Data shown:
____

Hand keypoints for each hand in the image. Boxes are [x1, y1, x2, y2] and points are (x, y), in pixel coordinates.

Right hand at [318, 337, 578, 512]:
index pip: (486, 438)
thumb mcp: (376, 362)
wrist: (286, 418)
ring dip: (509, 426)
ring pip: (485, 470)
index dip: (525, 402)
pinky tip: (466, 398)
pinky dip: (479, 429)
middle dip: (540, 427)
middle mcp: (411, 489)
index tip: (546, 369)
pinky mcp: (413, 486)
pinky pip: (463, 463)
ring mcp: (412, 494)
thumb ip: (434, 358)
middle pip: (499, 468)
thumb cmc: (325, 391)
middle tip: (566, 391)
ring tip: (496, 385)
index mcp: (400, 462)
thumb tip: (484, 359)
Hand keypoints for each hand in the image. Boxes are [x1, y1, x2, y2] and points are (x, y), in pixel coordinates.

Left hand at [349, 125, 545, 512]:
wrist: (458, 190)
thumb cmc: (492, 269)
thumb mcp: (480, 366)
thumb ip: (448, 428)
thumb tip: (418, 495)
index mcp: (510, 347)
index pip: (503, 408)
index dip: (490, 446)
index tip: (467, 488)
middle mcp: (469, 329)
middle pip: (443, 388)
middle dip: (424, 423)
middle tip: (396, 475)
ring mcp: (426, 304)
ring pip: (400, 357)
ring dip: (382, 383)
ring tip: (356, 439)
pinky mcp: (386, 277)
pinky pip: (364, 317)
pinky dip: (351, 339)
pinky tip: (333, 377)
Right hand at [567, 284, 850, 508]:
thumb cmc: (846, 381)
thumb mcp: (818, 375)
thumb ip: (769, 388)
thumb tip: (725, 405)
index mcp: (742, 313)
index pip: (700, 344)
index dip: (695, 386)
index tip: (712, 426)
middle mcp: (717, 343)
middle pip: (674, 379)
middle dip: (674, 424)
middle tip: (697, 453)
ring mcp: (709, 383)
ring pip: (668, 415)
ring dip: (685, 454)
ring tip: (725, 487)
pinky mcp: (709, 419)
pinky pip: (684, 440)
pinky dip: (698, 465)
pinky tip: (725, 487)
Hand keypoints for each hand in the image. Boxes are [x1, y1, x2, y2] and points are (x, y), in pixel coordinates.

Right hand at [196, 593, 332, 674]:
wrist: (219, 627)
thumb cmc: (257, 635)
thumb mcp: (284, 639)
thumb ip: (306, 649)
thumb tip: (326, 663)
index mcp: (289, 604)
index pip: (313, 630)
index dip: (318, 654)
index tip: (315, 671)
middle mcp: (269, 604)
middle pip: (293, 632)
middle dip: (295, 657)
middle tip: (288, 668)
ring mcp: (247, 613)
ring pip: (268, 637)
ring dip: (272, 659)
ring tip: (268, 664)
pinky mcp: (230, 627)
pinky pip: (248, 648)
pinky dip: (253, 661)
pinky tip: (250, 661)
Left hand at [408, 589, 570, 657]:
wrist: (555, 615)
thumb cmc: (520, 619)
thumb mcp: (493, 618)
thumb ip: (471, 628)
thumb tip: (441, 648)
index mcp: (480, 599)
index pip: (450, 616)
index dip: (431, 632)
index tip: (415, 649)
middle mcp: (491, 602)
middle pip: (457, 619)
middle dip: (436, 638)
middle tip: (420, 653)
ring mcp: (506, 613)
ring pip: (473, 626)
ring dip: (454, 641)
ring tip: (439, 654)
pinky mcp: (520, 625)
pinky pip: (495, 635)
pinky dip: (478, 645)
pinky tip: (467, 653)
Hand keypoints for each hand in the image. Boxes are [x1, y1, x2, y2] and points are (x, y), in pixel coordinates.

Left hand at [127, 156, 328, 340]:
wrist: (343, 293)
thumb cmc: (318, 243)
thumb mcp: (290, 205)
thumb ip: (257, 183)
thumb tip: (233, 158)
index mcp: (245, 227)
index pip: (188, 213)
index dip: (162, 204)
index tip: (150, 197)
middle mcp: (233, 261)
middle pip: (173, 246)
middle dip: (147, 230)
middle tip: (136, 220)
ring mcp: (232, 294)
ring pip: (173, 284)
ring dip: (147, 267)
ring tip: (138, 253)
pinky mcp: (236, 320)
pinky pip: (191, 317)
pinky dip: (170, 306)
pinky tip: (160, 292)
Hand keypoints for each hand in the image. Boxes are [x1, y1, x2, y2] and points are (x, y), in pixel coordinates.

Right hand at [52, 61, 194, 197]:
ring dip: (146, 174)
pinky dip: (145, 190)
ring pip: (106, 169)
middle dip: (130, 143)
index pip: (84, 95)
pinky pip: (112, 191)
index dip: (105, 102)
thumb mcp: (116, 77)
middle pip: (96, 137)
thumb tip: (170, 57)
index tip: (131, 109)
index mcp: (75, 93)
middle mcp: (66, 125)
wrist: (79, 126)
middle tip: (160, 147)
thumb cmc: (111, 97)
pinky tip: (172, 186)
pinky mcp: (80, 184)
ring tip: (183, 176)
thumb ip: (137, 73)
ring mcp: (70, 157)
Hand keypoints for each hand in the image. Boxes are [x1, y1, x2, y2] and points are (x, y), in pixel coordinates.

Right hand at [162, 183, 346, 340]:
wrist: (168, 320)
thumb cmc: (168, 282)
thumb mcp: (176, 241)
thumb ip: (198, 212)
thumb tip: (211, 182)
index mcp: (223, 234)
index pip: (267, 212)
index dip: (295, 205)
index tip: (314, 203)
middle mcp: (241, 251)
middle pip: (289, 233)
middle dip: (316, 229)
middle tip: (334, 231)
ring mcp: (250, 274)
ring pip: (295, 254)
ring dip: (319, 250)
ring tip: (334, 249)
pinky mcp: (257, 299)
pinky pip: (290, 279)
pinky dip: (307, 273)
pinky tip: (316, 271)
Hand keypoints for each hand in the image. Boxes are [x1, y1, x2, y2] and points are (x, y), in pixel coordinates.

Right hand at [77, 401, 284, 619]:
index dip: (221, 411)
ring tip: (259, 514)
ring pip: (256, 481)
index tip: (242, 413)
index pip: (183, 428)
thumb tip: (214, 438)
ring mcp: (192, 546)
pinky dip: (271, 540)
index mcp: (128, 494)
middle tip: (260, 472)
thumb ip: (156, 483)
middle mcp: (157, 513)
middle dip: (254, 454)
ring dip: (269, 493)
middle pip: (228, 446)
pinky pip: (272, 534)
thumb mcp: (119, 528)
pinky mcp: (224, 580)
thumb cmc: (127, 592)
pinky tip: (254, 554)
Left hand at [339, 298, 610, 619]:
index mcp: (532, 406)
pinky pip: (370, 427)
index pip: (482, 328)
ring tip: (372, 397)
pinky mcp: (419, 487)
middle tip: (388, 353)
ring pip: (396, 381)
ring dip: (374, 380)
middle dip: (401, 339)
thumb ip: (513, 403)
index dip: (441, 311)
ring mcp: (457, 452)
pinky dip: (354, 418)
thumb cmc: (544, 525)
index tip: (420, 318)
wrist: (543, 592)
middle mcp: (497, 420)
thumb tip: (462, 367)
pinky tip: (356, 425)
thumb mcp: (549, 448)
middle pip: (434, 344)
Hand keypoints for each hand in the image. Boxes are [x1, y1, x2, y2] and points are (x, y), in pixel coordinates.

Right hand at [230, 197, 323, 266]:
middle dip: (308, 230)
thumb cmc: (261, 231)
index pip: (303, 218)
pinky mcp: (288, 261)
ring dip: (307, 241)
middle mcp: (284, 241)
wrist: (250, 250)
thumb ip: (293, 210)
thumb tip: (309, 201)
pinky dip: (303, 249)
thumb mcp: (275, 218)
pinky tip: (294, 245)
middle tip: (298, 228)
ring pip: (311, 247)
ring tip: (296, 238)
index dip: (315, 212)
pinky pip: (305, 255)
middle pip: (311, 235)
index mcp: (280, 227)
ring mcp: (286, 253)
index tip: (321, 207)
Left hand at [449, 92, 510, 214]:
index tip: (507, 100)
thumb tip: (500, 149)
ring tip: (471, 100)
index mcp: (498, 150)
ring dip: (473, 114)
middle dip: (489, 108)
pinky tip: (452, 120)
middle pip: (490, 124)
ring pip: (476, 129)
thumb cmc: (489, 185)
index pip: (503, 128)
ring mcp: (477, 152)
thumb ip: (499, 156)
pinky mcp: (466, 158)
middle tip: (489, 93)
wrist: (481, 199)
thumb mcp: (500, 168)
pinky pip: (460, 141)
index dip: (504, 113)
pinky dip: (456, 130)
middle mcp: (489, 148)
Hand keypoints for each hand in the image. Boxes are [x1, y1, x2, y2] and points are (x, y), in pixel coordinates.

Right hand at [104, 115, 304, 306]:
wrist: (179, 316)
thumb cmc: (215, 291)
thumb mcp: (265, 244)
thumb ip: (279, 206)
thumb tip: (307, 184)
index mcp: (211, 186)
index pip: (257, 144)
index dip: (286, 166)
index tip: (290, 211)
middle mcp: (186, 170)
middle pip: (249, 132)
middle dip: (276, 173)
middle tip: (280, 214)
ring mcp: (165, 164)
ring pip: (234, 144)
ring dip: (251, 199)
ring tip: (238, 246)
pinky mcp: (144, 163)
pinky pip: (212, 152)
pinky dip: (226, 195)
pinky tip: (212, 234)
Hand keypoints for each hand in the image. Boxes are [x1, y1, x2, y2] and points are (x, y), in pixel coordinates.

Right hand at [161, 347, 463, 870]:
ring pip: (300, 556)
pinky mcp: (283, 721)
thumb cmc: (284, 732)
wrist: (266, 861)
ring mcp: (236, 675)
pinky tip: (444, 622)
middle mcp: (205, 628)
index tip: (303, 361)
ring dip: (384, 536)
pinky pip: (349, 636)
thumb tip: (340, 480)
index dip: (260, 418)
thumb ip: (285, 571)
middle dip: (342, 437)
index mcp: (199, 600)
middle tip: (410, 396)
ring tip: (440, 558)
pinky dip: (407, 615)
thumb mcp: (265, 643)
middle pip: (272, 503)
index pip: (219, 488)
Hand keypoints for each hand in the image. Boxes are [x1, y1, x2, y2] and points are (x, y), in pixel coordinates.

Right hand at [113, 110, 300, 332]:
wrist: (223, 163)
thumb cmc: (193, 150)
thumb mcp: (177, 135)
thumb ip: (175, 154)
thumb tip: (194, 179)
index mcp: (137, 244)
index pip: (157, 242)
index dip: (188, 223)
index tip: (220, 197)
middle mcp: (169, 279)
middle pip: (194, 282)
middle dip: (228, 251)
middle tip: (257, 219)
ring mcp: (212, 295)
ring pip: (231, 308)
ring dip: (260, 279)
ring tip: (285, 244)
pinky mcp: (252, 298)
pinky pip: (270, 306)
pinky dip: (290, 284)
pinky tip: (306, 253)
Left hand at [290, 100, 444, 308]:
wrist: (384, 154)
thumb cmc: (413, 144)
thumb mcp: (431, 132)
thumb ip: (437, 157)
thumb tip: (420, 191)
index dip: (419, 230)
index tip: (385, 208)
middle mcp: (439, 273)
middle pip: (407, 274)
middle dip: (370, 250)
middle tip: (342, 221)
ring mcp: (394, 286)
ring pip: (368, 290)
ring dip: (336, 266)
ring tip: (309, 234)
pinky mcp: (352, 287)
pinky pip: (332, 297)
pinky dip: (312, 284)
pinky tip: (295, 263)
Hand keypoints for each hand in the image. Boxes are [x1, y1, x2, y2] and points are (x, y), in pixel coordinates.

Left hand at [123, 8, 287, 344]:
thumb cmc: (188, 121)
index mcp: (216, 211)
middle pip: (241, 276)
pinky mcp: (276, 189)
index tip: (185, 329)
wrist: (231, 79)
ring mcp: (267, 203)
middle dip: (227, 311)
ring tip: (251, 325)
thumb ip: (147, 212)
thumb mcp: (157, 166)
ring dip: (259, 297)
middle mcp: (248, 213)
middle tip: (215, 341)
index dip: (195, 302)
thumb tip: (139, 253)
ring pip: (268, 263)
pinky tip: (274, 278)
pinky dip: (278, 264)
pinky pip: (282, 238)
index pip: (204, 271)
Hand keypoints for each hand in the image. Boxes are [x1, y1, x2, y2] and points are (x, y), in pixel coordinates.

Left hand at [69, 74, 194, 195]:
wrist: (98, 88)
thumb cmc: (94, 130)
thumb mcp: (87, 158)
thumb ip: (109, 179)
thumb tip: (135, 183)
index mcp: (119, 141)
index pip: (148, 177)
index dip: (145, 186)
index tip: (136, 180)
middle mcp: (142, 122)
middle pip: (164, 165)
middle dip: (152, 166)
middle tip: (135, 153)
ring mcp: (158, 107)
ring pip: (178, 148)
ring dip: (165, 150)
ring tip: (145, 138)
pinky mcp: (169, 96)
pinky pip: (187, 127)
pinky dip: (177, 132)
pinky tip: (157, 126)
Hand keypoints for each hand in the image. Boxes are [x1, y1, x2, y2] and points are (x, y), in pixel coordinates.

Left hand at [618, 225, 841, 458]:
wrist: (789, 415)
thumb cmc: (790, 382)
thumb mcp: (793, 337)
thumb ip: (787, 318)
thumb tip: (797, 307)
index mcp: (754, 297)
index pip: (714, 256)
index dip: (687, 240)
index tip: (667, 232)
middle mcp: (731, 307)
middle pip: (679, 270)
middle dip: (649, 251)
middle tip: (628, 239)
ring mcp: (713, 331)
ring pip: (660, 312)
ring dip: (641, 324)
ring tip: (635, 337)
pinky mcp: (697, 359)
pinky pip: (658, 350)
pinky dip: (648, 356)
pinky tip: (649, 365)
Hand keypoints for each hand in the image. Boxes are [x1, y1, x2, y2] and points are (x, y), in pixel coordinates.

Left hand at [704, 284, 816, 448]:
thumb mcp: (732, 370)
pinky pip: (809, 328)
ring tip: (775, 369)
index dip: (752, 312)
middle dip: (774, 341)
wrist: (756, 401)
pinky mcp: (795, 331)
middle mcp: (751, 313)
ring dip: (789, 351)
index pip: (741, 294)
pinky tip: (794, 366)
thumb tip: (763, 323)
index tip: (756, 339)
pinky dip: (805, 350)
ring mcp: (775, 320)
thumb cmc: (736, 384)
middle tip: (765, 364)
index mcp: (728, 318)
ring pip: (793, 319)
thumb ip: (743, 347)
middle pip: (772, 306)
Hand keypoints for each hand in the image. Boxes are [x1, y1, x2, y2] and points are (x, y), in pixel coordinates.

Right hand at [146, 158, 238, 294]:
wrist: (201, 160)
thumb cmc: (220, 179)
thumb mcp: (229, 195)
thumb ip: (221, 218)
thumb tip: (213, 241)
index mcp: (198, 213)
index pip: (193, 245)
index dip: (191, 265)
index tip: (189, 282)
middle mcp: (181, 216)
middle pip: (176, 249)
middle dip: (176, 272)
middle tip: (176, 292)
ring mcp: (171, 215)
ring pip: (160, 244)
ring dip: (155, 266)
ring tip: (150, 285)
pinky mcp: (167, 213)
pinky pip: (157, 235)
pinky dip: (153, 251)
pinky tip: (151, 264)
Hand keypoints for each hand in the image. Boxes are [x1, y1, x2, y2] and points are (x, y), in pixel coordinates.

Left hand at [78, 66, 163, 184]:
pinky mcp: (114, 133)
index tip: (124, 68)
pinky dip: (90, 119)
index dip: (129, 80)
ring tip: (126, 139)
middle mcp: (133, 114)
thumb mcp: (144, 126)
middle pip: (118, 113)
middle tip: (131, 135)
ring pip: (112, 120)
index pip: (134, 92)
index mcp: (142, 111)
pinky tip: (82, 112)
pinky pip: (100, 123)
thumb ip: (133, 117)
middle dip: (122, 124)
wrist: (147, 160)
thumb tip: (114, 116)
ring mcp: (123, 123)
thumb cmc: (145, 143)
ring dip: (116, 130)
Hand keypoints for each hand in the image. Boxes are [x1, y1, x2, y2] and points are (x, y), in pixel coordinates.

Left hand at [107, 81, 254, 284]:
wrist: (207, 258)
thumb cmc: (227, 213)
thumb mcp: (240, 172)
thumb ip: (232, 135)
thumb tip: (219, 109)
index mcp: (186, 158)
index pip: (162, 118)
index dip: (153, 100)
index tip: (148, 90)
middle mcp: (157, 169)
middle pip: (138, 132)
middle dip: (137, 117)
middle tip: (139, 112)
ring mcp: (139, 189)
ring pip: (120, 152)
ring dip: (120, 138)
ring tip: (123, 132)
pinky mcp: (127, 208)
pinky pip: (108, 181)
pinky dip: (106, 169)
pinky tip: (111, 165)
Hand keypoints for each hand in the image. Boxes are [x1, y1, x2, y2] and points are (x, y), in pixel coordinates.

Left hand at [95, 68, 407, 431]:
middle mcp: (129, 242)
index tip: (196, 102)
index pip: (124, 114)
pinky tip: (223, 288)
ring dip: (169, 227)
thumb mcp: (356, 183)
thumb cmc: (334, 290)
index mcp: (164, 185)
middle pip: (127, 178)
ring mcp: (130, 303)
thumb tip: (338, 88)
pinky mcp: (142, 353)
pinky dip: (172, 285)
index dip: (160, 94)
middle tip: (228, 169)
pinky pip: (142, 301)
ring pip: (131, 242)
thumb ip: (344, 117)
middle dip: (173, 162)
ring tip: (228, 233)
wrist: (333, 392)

____

Brief:
Among the lines above, find the one with "ring tip: (775, 369)" and the one with "ring mcp: (775, 320)". Quote both and everything between them, exactly.

Solution to this problem:
ring tip: (775, 369)
index dip: (752, 312)
middle dip: (774, 341)
wrist: (756, 401)
pinky mcp: (795, 331)
middle mcp: (751, 313)
ring dip: (789, 351)
index pip: (741, 294)
pinky tip: (794, 366)
thumb tip: (763, 323)
index tip: (756, 339)
pinky dip: (805, 350)
ring mcp: (775, 320)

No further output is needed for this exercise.